CF: Those times have changed.

KF: We were right on that edge.

CF: You can do so much now with what comes with a Mac. It’s way more powerful than anything you had then.

KF: Oh, yeah! There are trade-offs on how you think about things, but for the most part, it was clunkier, slower, and expensive then. It had just happened a decade earlier with desktop publishing: now it was happening with filmmaking, and it was exciting. I remember Who Framed Roger Rabbit being an extremely exciting thing. Never mind that it’s a wonderful movie: that there was this cartoon character in a live-action environment – that was just crazy! It was revolutionary. It was not a new idea, but the craftsmanship of it was new. Now, we can do this stuff on our iPhones.

CF: Have you actually done work on your iPhone?

KF: I haven’t done actual animation work on my phone. Honestly, these days I don’t animate myself. I leave that to people who are much more skilled than I am.

CF: Well, you’re also the boss.

KF: I’m definitely lucky to be working with so many talented people. The part I like the most is doing the ideas. I feel like it’s idea-driven work I do, and that’s the most fun. I love a good visual pun. An “a-ha” moment. You know what I love about what I do? It’s all about metaphors: taking a bigger story, a tone, and distilling it.

Boardwalk Empire

CF: In my opinion, the Boardwalk Empire titles you did are the Citizen Kane of contemporary title sequences.

KF: Sacrilege!

CF: It’s so poetic and surreal with the endless bottles floating in the sea off the Jersey Shore. But what I loved about Boardwalk Empire’s titles is in them you told the entire story, but from another angle. It’s almost like a Greek chorus.

KF: I love that metaphor. I love when a title sequence provokes more questions than answers. Especially, because it’s different for film and television, honestly. For television, hopefully the show lasts many seasons and unfolds over time. In film, it does that on a different level, taking you from the beginning to the end. It’s nice to create something; maybe it doesn’t make complete sense until you get to a certain point because that’s the most satisfying thing about a project.
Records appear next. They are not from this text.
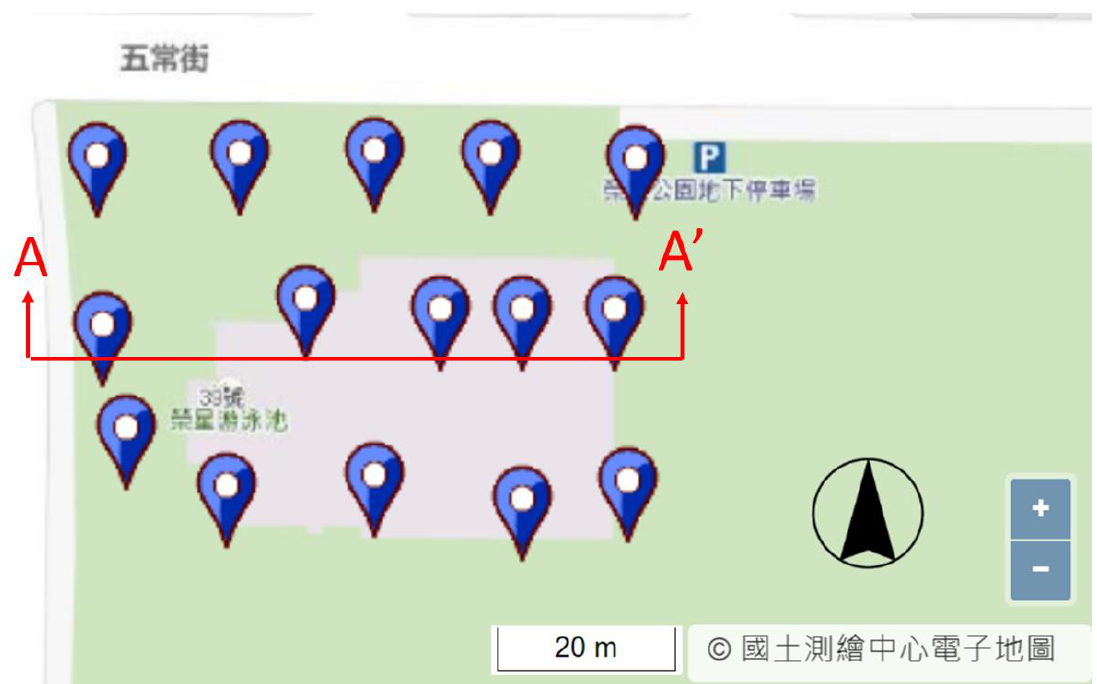
Figure 5. Schematic of the drilling locations at a construction site in northern Taiwan.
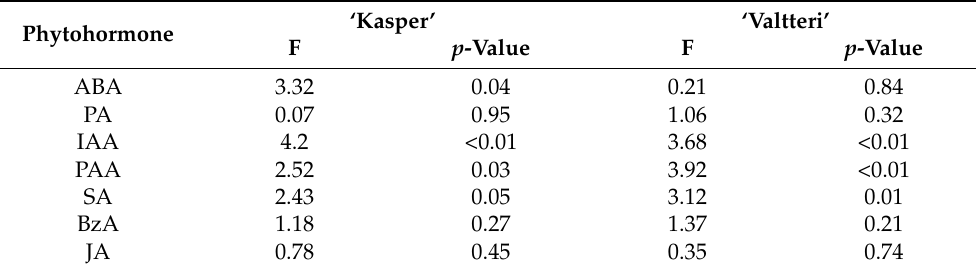
Table 5. Phytohormone concentrations were compared between Epichloë -symbiotic (E+) and Epich- loë -free (E-) plants (GLM) for both meadow fescue ( Festuca pratensis ) cultivars (‘Kasper’ and ‘Valtteri’). Significant p -values are highlighted in bold. The analyses covered the plant hormones abscisic acid (ABA), indole acetic acid (IAA), phenyl acetic acid (PAA), salicylic acid (SA), and jasmonic acid (JA), and a potential SA precursor benzoic acid (BzA), and the main product in ABA metabolism phaseic acid (PA).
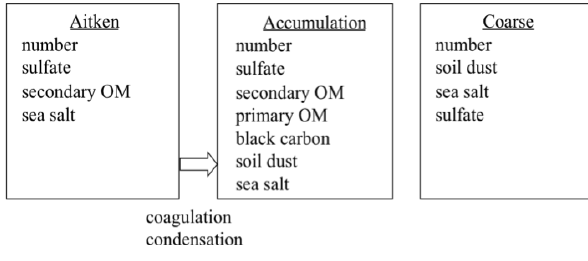
Fig. 2. Predicted species for interstitial and cloud-borne component of each aerosol mode in MAM3.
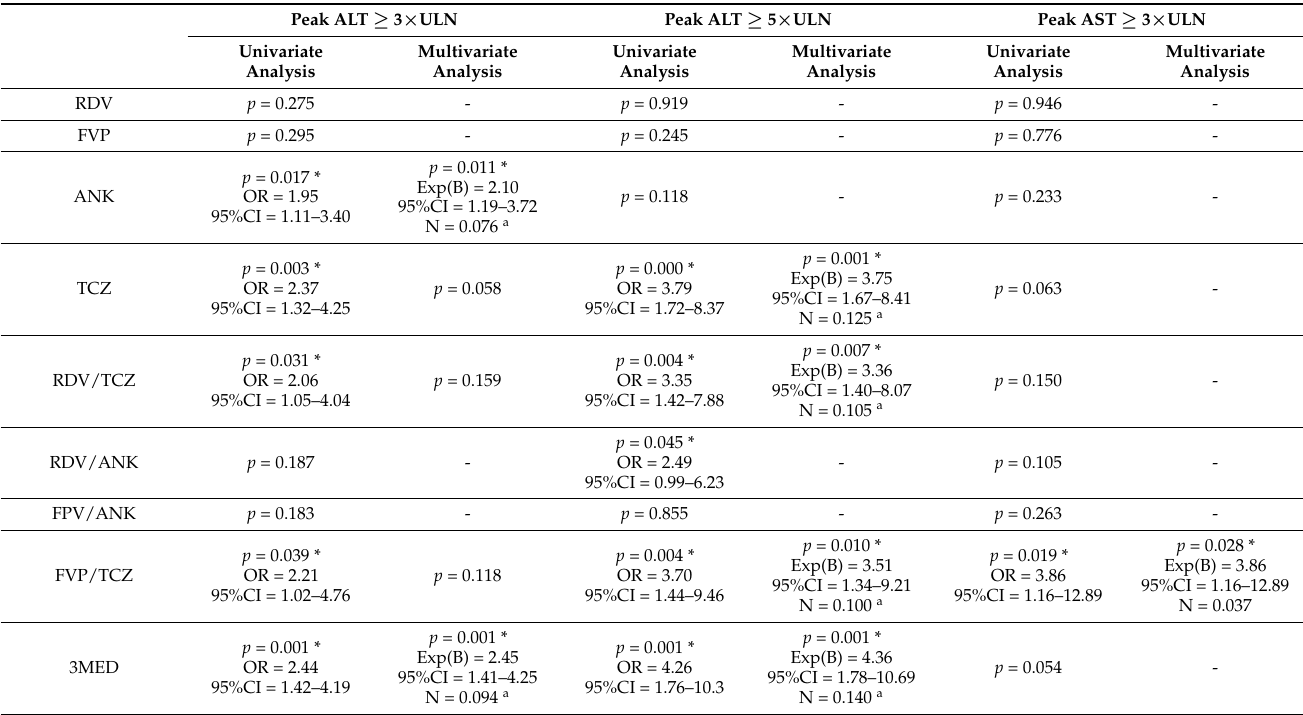
Table 5. Correlations between grade 2 and grade 3 increase in liver cytolysis enzymes and COVID-19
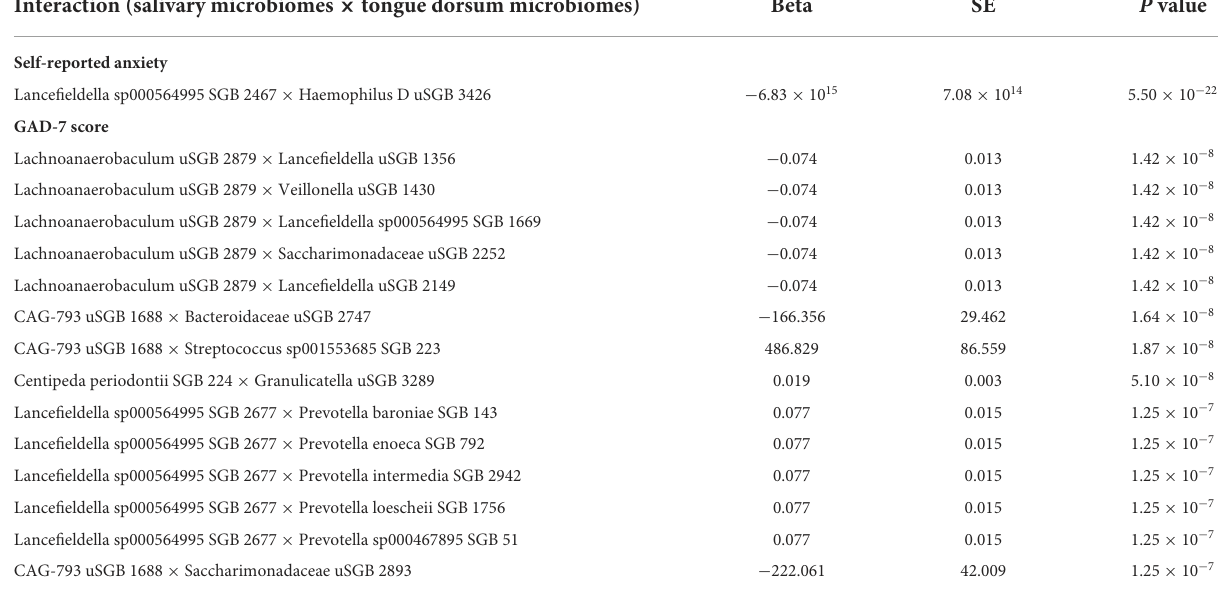
TABLE 3 The significant salivary-tongue dorsum microbiomes interactions for self-reported anxiety and GAD-7 score. Interaction (salivary microbiomes × tongue dorsum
Maybe the viewer needs a couple of seasons to understand what happens in the title sequence.

CF: Often, titles are discussed like they’re a mini-movie – an amuse-bouche of everything that happens in the narrative.

KF: Amuse-bouche is a good way to put it. You know, as a title designer, it really is about the devil being in the details. You just labor over these things. You have such a finite amount of time. It’s work akin to poetry. Every little word counts – when you do it right, that is.

CF: I think people skip title sequences unless there’s real artistry involved.

KF: That’s the thing! You have to make them compelling enough so people don’t skip them. That’s the challenge.